-- EXERCISE TEXT --

- Opening Delimiter -

# Another noob who cant figure out which Army to play; sorry guys



## Karchev23 (Dec 15, 2011)

Once again sorry for posting this, just been thinking about it abit in my spare time. Basically once I finish my Basic Training il be posted to a Base where Il have pretty much nothing to do but train, shoot stuff and do Drill. So I'm going to need something to do in my spare time down there ( which I will have alot of ). I have decided to get back into Fantasy since afew of my Mates already in the Army have set up a club down in the base where i'l most likely be posted too. Ive narrowed the Armies down too these

Ogre Kingdoms
Dark Elves
High Elves
Empire ( when the new book comes out )
Orcs & Gobo's 
Skaven


Any suggestions would be much appreciated, and if so could I please know alittle bit about the play style and how expensive the Army would be to put together.

Cheers!


----------



## Konrad_von_Carstein (Nov 21, 2011)

What kind of an army do you want to play all of these armies have different play styles.


----------



## Karchev23 (Dec 15, 2011)

Im honestly not sure, I usually play just to have fun and I love to play different types of Armies in my games. I play Warmahordes mostly, Soooo yeah. If theres anything I prefer is Infantry heavy Armies.

- Closing Delimiter -

-- DATASET ENTRIES --
- Opening Delimiter -

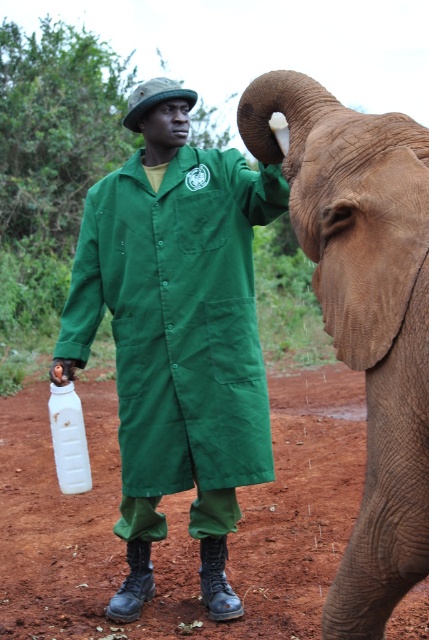
Who is positioned more to the left, green fabric uniform at center or brown textured skin at right?

Positioned to the left is green fabric uniform at center.

Looking at this image, is green fabric uniform at center closer to the viewer compared to brown textured skin at right?

That is False.

Who is more distant from viewer, (157, 88) or (401, 524)?

The point (157, 88) is more distant.

At what (x,y) coordinates should I click in order to perform the action: click on green fabric uniform at center. Please return your answer as a coordinate pair (x, y). Looking at the image, I should click on (177, 333).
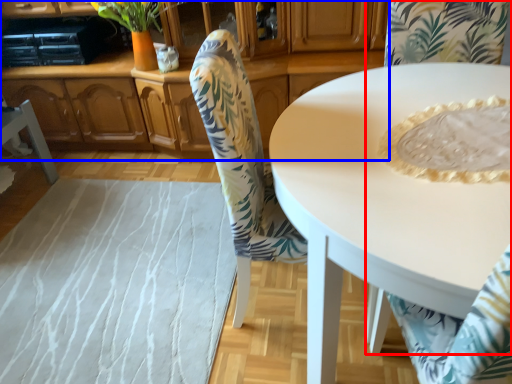
Question: Which of the following is the farthest to the observer, chair (highlighted by a red box) or cabinetry (highlighted by a blue box)?

Choices:
 (A) chair
 (B) cabinetry

Answer: (B)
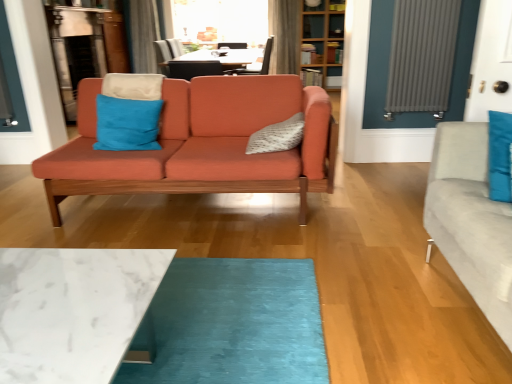
Question: Considering the relative sizes of blue suede pillow at center, the first pillow when ordered from left to right, and silky gray curtain at upper center, which is the second curtain in right-to-left order, in the image provided, is blue suede pillow at center, the first pillow when ordered from left to right, taller than silky gray curtain at upper center, which is the second curtain in right-to-left order,?

Choices:
 (A) no
 (B) yes

Answer: (A)

Question: Is blue suede pillow at center, arranged as the 2th pillow when viewed from the right, positioned with its back to silky gray curtain at upper center, the first curtain viewed from the left?

Choices:
 (A) no
 (B) yes

Answer: (B)

Question: From a real-world perspective, is blue suede pillow at center, the first pillow when ordered from left to right, below silky gray curtain at upper center, the first curtain viewed from the left?

Choices:
 (A) no
 (B) yes

Answer: (B)

Question: Is blue suede pillow at center, the first pillow when ordered from left to right, in contact with silky gray curtain at upper center, the first curtain viewed from the left?

Choices:
 (A) yes
 (B) no

Answer: (B)

Question: Would you say blue suede pillow at center, the first pillow when ordered from left to right, is outside silky gray curtain at upper center, the first curtain viewed from the left?

Choices:
 (A) yes
 (B) no

Answer: (A)

Question: Is white marble coffee table at lower center situated inside matte orange couch at center or outside?

Choices:
 (A) outside
 (B) inside

Answer: (A)

Question: In terms of width, does white marble coffee table at lower center look wider or thinner when compared to matte orange couch at center?

Choices:
 (A) thin
 (B) wide

Answer: (A)

Question: Is white marble coffee table at lower center in front of or behind matte orange couch at center in the image?

Choices:
 (A) front
 (B) behind

Answer: (A)

Question: In terms of size, does white marble coffee table at lower center appear bigger or smaller than matte orange couch at center?

Choices:
 (A) big
 (B) small

Answer: (B)

Question: Considering the positions of point (163, 72) and point (280, 6), is point (163, 72) closer or farther from the camera than point (280, 6)?

Choices:
 (A) closer
 (B) farther

Answer: (A)

Question: In the image, is silky gray curtain at upper center, the first curtain viewed from the left, on the left side or the right side of velvet gray curtain at upper center, arranged as the second curtain when viewed from the left?

Choices:
 (A) left
 (B) right

Answer: (A)

Question: Is silky gray curtain at upper center, which is the second curtain in right-to-left order, in front of or behind velvet gray curtain at upper center, arranged as the second curtain when viewed from the left, in the image?

Choices:
 (A) behind
 (B) front

Answer: (A)

Question: Considering the positions of silky gray curtain at upper center, which is the second curtain in right-to-left order, and velvet gray curtain at upper center, arranged as the second curtain when viewed from the left, in the image, is silky gray curtain at upper center, which is the second curtain in right-to-left order, taller or shorter than velvet gray curtain at upper center, arranged as the second curtain when viewed from the left,?

Choices:
 (A) tall
 (B) short

Answer: (B)

Question: Based on their positions, is velvet gray curtain at upper center, the first curtain viewed from the right, located to the left or right of blue suede pillow at center, arranged as the 2th pillow when viewed from the right?

Choices:
 (A) right
 (B) left

Answer: (A)

Question: From the image's perspective, relative to blue suede pillow at center, arranged as the 2th pillow when viewed from the right, is velvet gray curtain at upper center, arranged as the second curtain when viewed from the left, above or below?

Choices:
 (A) above
 (B) below

Answer: (A)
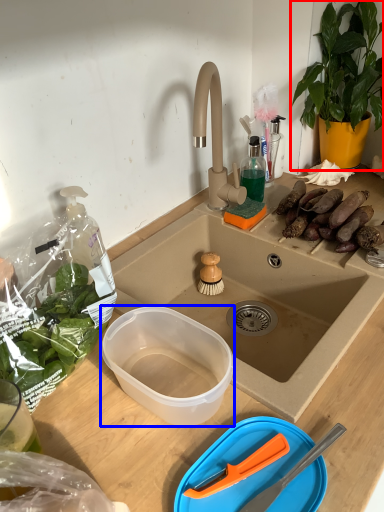
Question: Among these objects, which one is farthest to the camera, houseplant (highlighted by a red box) or bowl (highlighted by a blue box)?

Choices:
 (A) houseplant
 (B) bowl

Answer: (A)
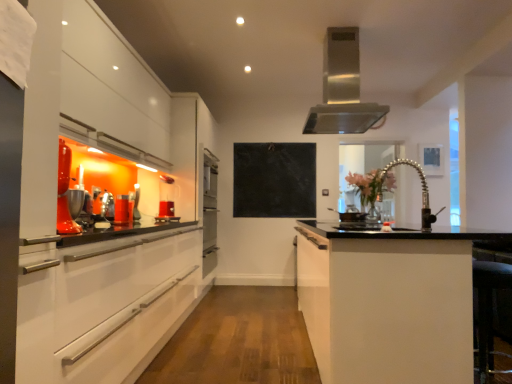
Question: Could you tell me if stainless steel range hood at upper center is facing translucent glass cup at left, arranged as the 2th appliance when viewed from the back?

Choices:
 (A) yes
 (B) no

Answer: (B)

Question: Is stainless steel range hood at upper center outside translucent glass cup at left, the 1th appliance viewed from the left?

Choices:
 (A) no
 (B) yes

Answer: (B)

Question: Considering the relative sizes of stainless steel range hood at upper center and translucent glass cup at left, the 1th appliance viewed from the left, in the image provided, is stainless steel range hood at upper center taller than translucent glass cup at left, the 1th appliance viewed from the left,?

Choices:
 (A) no
 (B) yes

Answer: (B)

Question: Is translucent glass cup at left, arranged as the 2th appliance when viewed from the back, at the back of stainless steel range hood at upper center?

Choices:
 (A) yes
 (B) no

Answer: (B)

Question: Is translucent glass cup at left, arranged as the 2th appliance when viewed from the back, located within stainless steel range hood at upper center?

Choices:
 (A) no
 (B) yes

Answer: (A)

Question: Is stainless steel range hood at upper center at the right side of translucent glass cup at left, arranged as the first appliance when viewed from the front?

Choices:
 (A) yes
 (B) no

Answer: (A)

Question: Is black marble bulletin board at center completely or partially inside black matte stove at center, the 2th appliance viewed from the front?

Choices:
 (A) yes
 (B) no

Answer: (B)

Question: From a real-world perspective, is black matte stove at center, the 2th appliance when ordered from left to right, under black marble bulletin board at center?

Choices:
 (A) no
 (B) yes

Answer: (B)

Question: Does black matte stove at center, the 2th appliance when ordered from left to right, have a greater height compared to black marble bulletin board at center?

Choices:
 (A) yes
 (B) no

Answer: (B)

Question: Is black matte stove at center, the 2th appliance when ordered from left to right, positioned before black marble bulletin board at center?

Choices:
 (A) yes
 (B) no

Answer: (A)

Question: Is black matte stove at center, the 2th appliance viewed from the front, turned away from black marble bulletin board at center?

Choices:
 (A) no
 (B) yes

Answer: (A)

Question: Does black matte stove at center, arranged as the first appliance when viewed from the back, appear on the left side of black marble bulletin board at center?

Choices:
 (A) no
 (B) yes

Answer: (A)

Question: Is the depth of translucent glass vase at center less than that of satin nickel faucet at center?

Choices:
 (A) no
 (B) yes

Answer: (A)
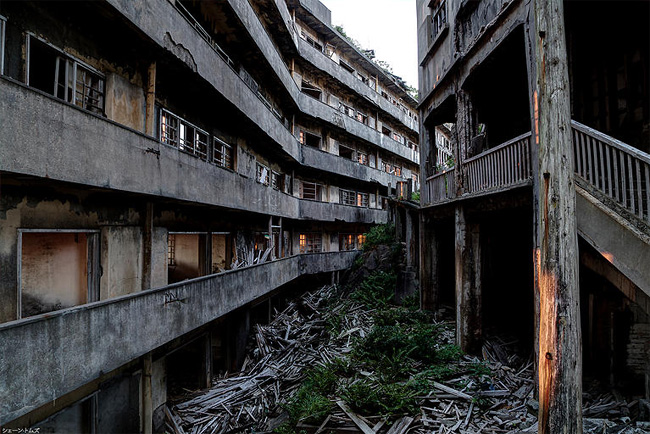
I want to click on stairs, so click(611, 185), click(632, 199), click(634, 208).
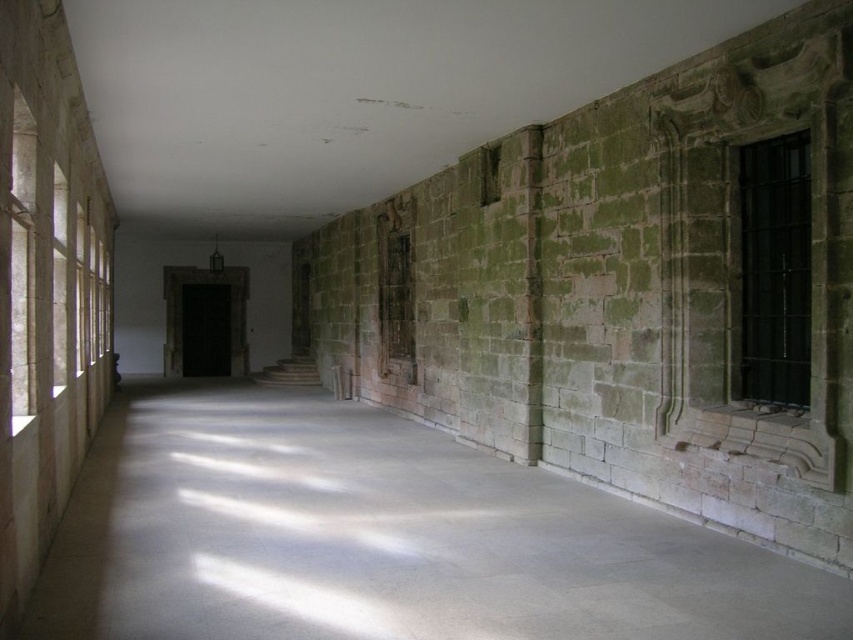
Question: Is smooth concrete floor at center to the left of black metal window at right from the viewer's perspective?

Choices:
 (A) yes
 (B) no

Answer: (A)

Question: Does smooth concrete floor at center come behind black metal window at right?

Choices:
 (A) no
 (B) yes

Answer: (A)

Question: Is smooth concrete floor at center behind black metal window at right?

Choices:
 (A) yes
 (B) no

Answer: (B)

Question: Which point is closer to the camera taking this photo?

Choices:
 (A) (804, 403)
 (B) (257, 609)

Answer: (B)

- Closing Delimiter -

-- AIM OF THE TASK --
Summarize the forum thread about choosing an army in three sentences.

-- SOLUTION --
Karchev23 expects to have a lot of spare time at the base they will be posted to after Basic Training, and plans to get back into Fantasy because friends already in the Army have set up a club there. Having narrowed the choice to Ogre Kingdoms, Dark Elves, High Elves, Empire, Orcs & Gobo's, and Skaven, Karchev23 asks for suggestions along with information on each army's play style and cost. When Konrad_von_Carstein asks what kind of army they want, since these armies all play differently, Karchev23 replies that they are unsure, play mostly Warmahordes for fun, enjoy trying different armies, and prefer infantry-heavy ones.